Ausra: And Ausra.
V: Let’s start episode 347, of Secrets of Organ Playing Podcast. This question was sent by David. And he writes:
Thank you for telling me about this "mini-life" concept. It helps me to know that there are other people who do this, and that it's not some crazy idea that only I do.
I am trying to work on "On This Day, Earth Shall Ring" arranged by Gustav Holst (Personent Hodie). I wonder, since this is originally written before the Baroque era but arranged by Holst in the 1800s (modernist? Romantic period?), if you might have suggestions on registration, articulation, etc. I'm looking at doing this for congregational singing, choir accompaniment, or processional, depending upon what happens this season (if the pastor picks it to sing, it will be played as a congregational hymn. If the choir sings it, I will accompany them, and if neither occurs, I will pick it as a prelude or processional).
At this time, I'm trying to play the right hand quite detached, the left hand is mostly mirroring the pedals an octave higher and I am playing it only with toes. But I'm not satisfied completely with the results.
Is it better to register the pedals as 8' and 16? Should reeds be used in the pedals? Should I double the pedals? Should I use mixtures instead of reeds? Maybe couple the Great to pedal and add a 16' stop? Maybe play with 32' on the electronic instrument and 16' on the pipe organ (because it doesn't have 32')?
What is the best thing to do with registration for the high descending notes starting at the end of the 3rd line? I almost thought about playing octaves in the pedals (2 pedals an octave apart), playing the lower two notes on the Great, and playing those descending notes on chimes on the solo manual on the pipe organ, but on the electronic 3 manual organ, I'm not sure what to do with those notes. I don't like them played on the same manual as the lower two because of clarity.
(Here is a link to the score from which I am playing:
And if that link doesn't work, here is a link to another score 1/2 step higher.

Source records

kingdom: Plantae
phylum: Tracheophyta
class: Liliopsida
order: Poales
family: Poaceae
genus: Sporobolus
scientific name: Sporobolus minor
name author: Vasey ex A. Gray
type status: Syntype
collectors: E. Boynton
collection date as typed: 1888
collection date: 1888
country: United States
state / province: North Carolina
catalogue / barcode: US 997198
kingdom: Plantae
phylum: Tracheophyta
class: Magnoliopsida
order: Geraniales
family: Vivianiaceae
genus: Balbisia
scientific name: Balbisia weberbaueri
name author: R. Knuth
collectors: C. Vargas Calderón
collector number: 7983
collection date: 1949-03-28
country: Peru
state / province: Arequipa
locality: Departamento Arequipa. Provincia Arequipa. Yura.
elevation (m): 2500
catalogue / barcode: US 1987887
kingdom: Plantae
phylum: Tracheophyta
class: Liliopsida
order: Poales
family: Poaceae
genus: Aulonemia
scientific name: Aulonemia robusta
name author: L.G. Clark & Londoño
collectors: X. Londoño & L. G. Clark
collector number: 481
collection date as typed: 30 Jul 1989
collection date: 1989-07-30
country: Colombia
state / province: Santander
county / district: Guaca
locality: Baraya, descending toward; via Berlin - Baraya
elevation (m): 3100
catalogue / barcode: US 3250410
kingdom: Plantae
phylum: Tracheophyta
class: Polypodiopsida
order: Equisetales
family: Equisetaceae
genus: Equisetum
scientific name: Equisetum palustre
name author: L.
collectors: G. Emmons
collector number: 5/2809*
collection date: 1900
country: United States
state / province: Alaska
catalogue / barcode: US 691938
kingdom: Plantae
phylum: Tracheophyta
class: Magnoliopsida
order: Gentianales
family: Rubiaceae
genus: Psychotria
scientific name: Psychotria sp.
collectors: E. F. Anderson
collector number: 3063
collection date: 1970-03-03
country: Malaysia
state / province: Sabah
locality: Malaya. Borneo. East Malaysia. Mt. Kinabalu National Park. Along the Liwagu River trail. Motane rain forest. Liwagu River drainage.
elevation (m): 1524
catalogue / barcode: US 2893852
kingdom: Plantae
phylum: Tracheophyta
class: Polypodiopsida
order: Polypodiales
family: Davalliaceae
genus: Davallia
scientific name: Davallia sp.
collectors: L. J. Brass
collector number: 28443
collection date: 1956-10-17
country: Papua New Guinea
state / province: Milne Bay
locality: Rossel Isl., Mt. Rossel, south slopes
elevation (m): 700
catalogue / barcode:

__Complete the following__
**A)** Extract each line of the rows that contains the string "genus", matching case exactly.
**B)** Resume the organ podcast transcript, picking up right after its final sentence.

__Results__
**A)**
genus: Sporobolus
genus: Balbisia
genus: Aulonemia
genus: Equisetum
genus: Psychotria
genus: Davallia

**B)**
Thanks for your advice on this,
V: And, David includes a link to this hymn, which we are looking at right now. And this is arrangement by Gustav Holst. Let me analyze it… And it starts with descending scales starting from E in octaves, in the left hand part. Do you know, Ausra? I don’t know this hymn.
A: Neither do I. But I think as David has so many questions about this, and he’s not quite sure who will perform it—if congregation will sing it, or choir will sing it, or he will play it as a processional only, processional.
A: I think the final performance on it and registration of this hymn will depend on which of these versions will be done. Because if he will play it alone, he can use entire organ....
A: And do whatever he wants. If he will sing it with congregation, accompany it with congregation, he can also probably use many of stops and reeds and other loud stops—if the congregation is bigger. But if only choir will sing it, then he of course will have to not play so loud. What do you think about it?
V: I agree, and I also think that this arrangement that he sent the link to us, is for piano, not for the organ.
V: And if you play double octaves with the pedals, it’s just too powerful.
A: I wouldn’t do it. Then I would play the lower part, the lowest voice with the pedal, but maybe I even wouldn’t do the octaves on the organ. Because already, since we have, let’s say, in the pedals, 16 and 8’ stops, it’s already doubled. It already sounds in octaves.
V: Maybe sometimes it’s 4, 4’.
A: Yes, and even four, 4’. So I wouldn’t do that.
V: And if it’s a loud registration, maybe you would have, maybe I would say, mixtures too, so it doubles in fifths too. What about playing the lower part as you say with the pedals, but I just think sometimes the range is below key.
A: Definitely you have to arrange it. Of course.
V: Mmm-hmm. And then the right hand is free to play the chords but maybe divide them between the hands.
A: True. And for me, all this kind of arrangement, it looks a little bit dull.
V: You need I think, space it out, I think, maybe open position chords. Especially when the melody goes upwards.
A: That’s right. Because again, look at the accompaniment, that top voice of accompaniment. It doubles the melody that congregation or choir will sing.
V: Mmm-hmm. Is this a good thing?
A: Well, yes and no. It might be nice for one verse but then it will get boring.
V: For congregation, yes, I think, good.
A: Yes. It will be easier for them to follow. But if you are only doing it with choir, then choir knows already the melody very well, so, you could do something else maybe.
V: Maybe invert the right parts and play in a different melody…
A: I think that might work. Definitely.
V: Tenor in the soprano.
V: We see the right hand chord at the beginning is G, B, E, but you could start, for example, as B, E, G, or even E, G, B, like that.
V: But splitted between the hands, I think. That’s more work of course.
A: That’s right.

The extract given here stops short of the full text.